The reference genome is often compared to DNA from an individual. Improving the reference means that we can map your DNA correctly. The study’s authors reanalysed samples from the 1000 genomes project and found millions of new variants that were lost due to gaps and errors in GRCh38 (See Figure 5B and [2]).
The biggest impact on health and disease will come from understanding new genes. We study genes and the effects that variants have on the proteins they produce. Over 3600 new genes were introduced in this study, any of which could be a missing link in our understanding of the biology of human disease and development. These new regions include non-coding DNA. Here, variants in regulatory elements can lead to disease by shifting how DNA is interpreted. We can expect studies focusing on the function and impact of these new regions over the coming years.
While this is the highest-resolution map of the human genome to date, it doesn’t resolve every challenge. First, T2T-CHM13 misses chromosome Y. They used a cell line that contains chromosomes from two identical spermatozoa, simplifying the job for the genome assembly tools that figure out the reference sequence. It turns out these cells are only viable with two X chromosomes. An important technical limitation is that a few hundred genes are missing from T2T-CHM13 that are present in GRCh38, some due to lower copy number or poor alignment to CHM13. A more complete CHM13 will likely come as DNA sequencing technologies improve.
Providing a new reference genome doesn’t guarantee its adoption. When working as a bioinformatician in a clinical laboratory, it was never trivial to migrate to and validate a new reference genome. It is likely that many clinical laboratories still have yet to migrate to GRCh38, which has been available since 2013 (see Landson et al 2021 [3]).
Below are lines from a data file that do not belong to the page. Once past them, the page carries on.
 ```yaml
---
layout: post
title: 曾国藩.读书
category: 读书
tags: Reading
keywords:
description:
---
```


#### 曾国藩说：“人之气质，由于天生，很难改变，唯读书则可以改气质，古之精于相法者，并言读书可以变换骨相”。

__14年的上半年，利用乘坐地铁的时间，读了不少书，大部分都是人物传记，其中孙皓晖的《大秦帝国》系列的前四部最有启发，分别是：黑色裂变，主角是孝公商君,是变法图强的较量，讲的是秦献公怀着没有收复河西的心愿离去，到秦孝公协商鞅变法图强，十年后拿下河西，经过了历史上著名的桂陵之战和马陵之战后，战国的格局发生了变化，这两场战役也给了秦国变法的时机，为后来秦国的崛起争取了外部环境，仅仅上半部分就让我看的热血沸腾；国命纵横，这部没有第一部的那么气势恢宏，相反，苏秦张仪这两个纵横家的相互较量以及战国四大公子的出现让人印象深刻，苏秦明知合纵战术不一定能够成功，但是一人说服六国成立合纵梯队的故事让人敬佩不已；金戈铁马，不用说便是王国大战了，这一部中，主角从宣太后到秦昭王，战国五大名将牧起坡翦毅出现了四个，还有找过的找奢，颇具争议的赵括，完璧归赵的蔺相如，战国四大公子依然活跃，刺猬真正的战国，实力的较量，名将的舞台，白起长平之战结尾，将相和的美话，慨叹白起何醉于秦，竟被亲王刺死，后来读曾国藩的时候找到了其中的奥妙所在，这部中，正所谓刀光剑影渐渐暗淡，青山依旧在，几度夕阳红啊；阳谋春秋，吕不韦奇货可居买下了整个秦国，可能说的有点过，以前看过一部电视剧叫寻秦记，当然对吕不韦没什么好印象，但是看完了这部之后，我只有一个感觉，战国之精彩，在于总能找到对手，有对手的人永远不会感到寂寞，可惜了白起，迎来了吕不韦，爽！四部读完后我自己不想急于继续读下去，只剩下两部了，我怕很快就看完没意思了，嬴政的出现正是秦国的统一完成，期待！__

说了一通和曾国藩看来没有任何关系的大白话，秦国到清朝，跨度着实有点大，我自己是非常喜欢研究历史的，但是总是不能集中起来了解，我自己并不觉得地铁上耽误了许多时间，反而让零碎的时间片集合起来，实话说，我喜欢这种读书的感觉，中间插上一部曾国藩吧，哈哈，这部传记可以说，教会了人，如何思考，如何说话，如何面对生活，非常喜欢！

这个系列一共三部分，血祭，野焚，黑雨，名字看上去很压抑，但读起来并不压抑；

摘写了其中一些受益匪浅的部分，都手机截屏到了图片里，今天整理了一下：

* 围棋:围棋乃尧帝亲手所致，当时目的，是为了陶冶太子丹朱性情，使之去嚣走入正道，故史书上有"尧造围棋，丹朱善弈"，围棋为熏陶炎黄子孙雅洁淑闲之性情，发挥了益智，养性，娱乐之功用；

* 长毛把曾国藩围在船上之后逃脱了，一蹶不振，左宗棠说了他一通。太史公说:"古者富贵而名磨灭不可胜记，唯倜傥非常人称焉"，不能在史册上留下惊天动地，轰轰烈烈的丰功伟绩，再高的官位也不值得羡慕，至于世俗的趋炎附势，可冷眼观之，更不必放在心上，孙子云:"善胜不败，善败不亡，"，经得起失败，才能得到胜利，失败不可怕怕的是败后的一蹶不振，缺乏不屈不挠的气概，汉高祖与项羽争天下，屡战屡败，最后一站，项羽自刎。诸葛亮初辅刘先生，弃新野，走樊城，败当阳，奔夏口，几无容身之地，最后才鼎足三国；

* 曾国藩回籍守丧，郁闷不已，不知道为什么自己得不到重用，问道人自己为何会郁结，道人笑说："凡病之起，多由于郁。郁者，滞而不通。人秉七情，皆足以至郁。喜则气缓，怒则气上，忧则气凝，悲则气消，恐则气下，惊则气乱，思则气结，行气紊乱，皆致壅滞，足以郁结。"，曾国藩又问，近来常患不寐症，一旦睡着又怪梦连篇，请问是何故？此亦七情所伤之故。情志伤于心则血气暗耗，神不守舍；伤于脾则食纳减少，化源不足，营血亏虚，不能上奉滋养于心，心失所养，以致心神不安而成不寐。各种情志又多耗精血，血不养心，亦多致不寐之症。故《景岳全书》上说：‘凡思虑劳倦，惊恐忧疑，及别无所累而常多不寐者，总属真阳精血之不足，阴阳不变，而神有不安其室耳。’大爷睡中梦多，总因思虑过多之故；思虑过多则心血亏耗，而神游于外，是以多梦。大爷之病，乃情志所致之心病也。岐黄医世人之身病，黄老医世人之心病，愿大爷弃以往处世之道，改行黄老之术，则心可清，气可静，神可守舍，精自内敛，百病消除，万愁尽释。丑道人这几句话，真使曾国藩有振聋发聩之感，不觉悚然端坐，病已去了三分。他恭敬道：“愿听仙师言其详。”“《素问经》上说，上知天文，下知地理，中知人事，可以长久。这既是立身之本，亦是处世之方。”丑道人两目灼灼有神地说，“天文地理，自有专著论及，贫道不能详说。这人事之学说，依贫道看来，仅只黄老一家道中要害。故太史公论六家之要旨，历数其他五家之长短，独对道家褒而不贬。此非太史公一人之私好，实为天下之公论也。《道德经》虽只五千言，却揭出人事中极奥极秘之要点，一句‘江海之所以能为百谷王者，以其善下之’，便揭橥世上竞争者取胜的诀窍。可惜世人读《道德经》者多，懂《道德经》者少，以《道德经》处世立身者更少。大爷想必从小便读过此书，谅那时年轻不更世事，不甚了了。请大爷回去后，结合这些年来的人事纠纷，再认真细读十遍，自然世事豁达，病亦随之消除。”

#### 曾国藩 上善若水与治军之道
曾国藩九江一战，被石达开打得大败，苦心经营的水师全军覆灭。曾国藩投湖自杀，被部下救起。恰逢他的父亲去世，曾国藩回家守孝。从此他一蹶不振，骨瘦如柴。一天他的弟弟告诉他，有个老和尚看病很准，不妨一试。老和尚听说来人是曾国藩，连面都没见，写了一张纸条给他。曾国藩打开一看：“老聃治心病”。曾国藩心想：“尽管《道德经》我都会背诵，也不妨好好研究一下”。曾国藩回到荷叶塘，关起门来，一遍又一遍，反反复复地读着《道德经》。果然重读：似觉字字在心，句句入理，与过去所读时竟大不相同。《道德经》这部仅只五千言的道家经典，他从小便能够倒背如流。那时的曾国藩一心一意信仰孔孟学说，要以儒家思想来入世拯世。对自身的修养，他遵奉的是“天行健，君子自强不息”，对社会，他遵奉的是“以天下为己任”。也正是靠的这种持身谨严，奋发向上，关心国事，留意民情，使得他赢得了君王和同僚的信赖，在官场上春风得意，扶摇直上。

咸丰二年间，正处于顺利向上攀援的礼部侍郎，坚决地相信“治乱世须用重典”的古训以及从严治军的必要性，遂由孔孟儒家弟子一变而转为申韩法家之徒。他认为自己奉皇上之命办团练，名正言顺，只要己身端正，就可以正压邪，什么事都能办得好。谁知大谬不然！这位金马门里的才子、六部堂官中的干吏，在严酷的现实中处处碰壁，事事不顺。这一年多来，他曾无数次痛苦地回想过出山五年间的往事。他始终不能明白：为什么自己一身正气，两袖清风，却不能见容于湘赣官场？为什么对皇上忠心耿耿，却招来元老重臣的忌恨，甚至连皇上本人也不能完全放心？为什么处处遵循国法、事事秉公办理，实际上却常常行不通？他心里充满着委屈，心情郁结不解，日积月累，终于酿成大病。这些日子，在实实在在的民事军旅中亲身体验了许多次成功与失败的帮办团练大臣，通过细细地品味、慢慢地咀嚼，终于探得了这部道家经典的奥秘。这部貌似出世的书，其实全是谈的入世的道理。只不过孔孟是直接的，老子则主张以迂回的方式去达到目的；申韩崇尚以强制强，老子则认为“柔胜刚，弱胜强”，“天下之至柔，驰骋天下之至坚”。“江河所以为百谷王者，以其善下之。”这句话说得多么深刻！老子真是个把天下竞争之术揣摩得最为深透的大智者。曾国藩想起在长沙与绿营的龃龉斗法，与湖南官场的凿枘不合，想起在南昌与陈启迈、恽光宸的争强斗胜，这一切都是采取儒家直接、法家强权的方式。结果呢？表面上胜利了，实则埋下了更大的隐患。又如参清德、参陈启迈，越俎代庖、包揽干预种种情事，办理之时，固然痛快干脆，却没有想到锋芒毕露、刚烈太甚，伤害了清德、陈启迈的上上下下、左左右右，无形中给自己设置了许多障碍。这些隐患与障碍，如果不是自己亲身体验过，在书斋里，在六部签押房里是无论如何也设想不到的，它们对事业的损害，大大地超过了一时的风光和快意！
Finally, a single reference genome cannot capture all of human variation. Given that T2T-CHM13 is from an individual of European ancestry, there will be biases introduced for some applications, such as looking for disease variants in individuals from a different ethnicity (see Sherman et al. 2019 [4]).
References:
-
Nurk, S., et al. (2022). The complete sequence of a human genome.
-
Aganezov, S., et al. (2022). A complete reference genome improves analysis of human genetic variation.
-
Lansdon, L.A., et al., 2021. Factors affecting migration to GRCh38 in laboratories performing clinical next-generation sequencing. The Journal of Molecular Diagnostics, 23(5), pp.651-657.
-
Sherman, R. M., et al. (2019). Assembly of a pan-genome from deep sequencing of 910 humans of African descent. Nature Genetics, 51(1), 30-35.